Use `"tokenEndpointAuthMethod": "none"` for a public client (PKCE is required either way). End-to-end setup: [OIDC relying parties](/en-us/oidc/flow/).

## Desktop app (browser polling)

A desktop or Electron app that opens the system browser for login, then polls for the result.

| Layer | Rules |
|---|---|
| **1 — Authentication** | `PASSKEY_USERNAMELESS`, `PASSKEY_REASONED`, `EMAIL_VERIFICATION` |
| **2 — Realize** | `EMAIL` → `{ "allowedEmails": ["*"] }` |
| **3 — Return** | `STATUS_POLL` |

See the [browser-polling flow](/en-us/native/overview/) for the `/establish` → `/status-poll` → `/redeem` sequence.

## Genuinely public app (no identity gate)

Anyone who can clear Layer 1 is allowed in — including accounts with no verified email (Steam-only, Battle.net-only). Use this when you do not want to restrict *who* can sign in at all.

| Layer | Rules |
|---|---|
| **1 — Authentication** | whichever methods you offer (e.g. `PASSKEY_USERNAMELESS`, `EMAIL_VERIFICATION`, `STEAM_TICKET`, …) |
| **2 — Realize** | `EVERYONE` |
| **3 — Return** | `CALLBACK` / `STATUS_POLL` / `DIRECT_ISSUE` / `OIDC` — whatever your client uses |

`EVERYONE` is unconditional, so it dominates any other Layer 2 rule via the OR semantics. Use it deliberately — see [Realize rules](/en-us/application-rules/realize-rules/).

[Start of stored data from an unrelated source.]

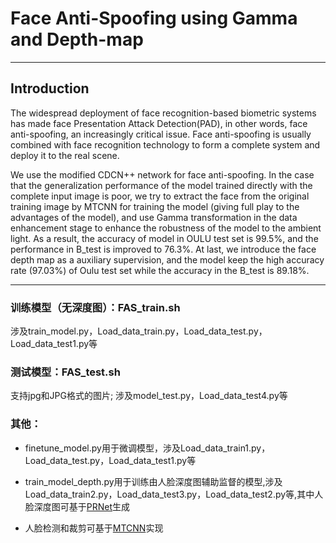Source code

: # Face Anti-Spoofing using Gamma and Depth-map

---

## Introduction

The widespread deployment of face recognition-based biometric systems has made face Presentation Attack Detection(PAD), in other words, face anti-spoofing, an increasingly critical issue. Face anti-spoofing is usually combined with face recognition technology to form a complete system and deploy it to the real scene.


We use the modified CDCN++ network for face anti-spoofing. In the case that the generalization performance of the model trained directly with the complete input image is poor, we try to extract the face from the original training image by MTCNN for training the model (giving full play to the advantages of the model), and use Gamma transformation in the data enhancement stage to enhance the robustness of the model to the ambient light. As a result, the accuracy of model in OULU test set is 99.5%, and the performance in B_test is improved to 76.3%. At last, we introduce the face depth map as a auxiliary supervision, and the model keep the high accuracy rate (97.03%) of Oulu test set while the accuracy in the B_test is 89.18%.

---

### 训练模型（无深度图）：FAS_train.sh
涉及train_model.py，Load_data_train.py，Load_data_test.py，Load_data_test1.py等

### 测试模型：FAS_test.sh
支持jpg和JPG格式的图片;
涉及model_test.py，Load_data_test4.py等

### 其他：

* finetune_model.py用于微调模型，涉及Load_data_train1.py，Load_data_test.py，Load_data_test1.py等

* train_model_depth.py用于训练由人脸深度图辅助监督的模型,涉及Load_data_train2.py，Load_data_test3.py，Load_data_test2.py等,其中人脸深度图可基于[PRNet](https://github.com/spicy-dog/Face-Depth-map-Generation-using-PRNet)生成

* 人脸检测和裁剪可基于[MTCNN](https://github.com/spicy-dog/Crop-face-using-MTCNN)实现
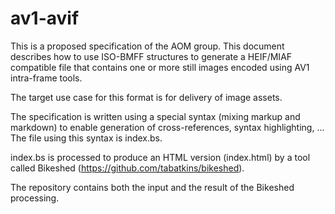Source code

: # av1-avif

This is a proposed specification of the AOM group.
This document describes how to use ISO-BMFF structures to generate a HEIF/MIAF
compatible file that contains one or more still images encoded using AV1
intra-frame tools.

The target use case for this format is for delivery of image assets.

The specification is written using a special syntax (mixing markup and markdown)
to enable generation of cross-references, syntax highlighting, ...
The file using this syntax is index.bs.

index.bs is processed to produce an HTML version (index.html) by a tool
called Bikeshed (https://github.com/tabatkins/bikeshed).

The repository contains both the input and the result of the Bikeshed processing.
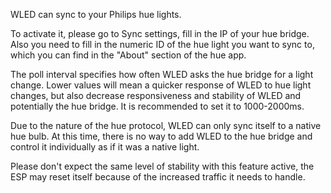 WLED can sync to your Philips hue lights.

To activate it, please go to Sync settings, fill in the IP of your hue bridge. Also you need to fill in the numeric ID of the hue light you want to sync to, which you can find in the "About" section of the hue app.

The poll interval specifies how often WLED asks the hue bridge for a light change. Lower values will mean a quicker response of WLED to hue light changes, but also decrease responsiveness and stability of WLED and potentially the hue bridge.
It is recommended to set it to 1000-2000ms.

Due to the nature of the hue protocol, WLED can only sync itself to a native hue bulb. At this time, there is no way to add WLED to the hue bridge and control it individually as if it was a native light. 

Please don't expect the same level of stability with this feature active, the ESP may reset itself because of the increased traffic it needs to handle.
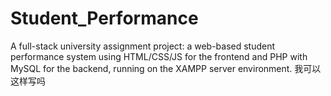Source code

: # Student_Performance
A full-stack university assignment project: a web-based student performance system using HTML/CSS/JS for the frontend and PHP with MySQL for the backend,  running on the XAMPP server environment. 我可以这样写吗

## After you pick a template

- **Narrow per request.** `/establish` can tighten any layer for a single inquiry via `authenticationConstraints` / `realizeConstraints` / `returnMethods` — useful for, say, an admin-only login link. See the [overview](/en-us/application-rules/overview/).
- **Decide what profile data you request.** Whether the app receives the user's email or name is a separate setting — see [Identity claims and sharing](/en-us/concepts/identity-claims/).
- **Set token lifetimes.** Each rule can override the access- and refresh-token TTLs; leave them `null` to inherit the platform defaults.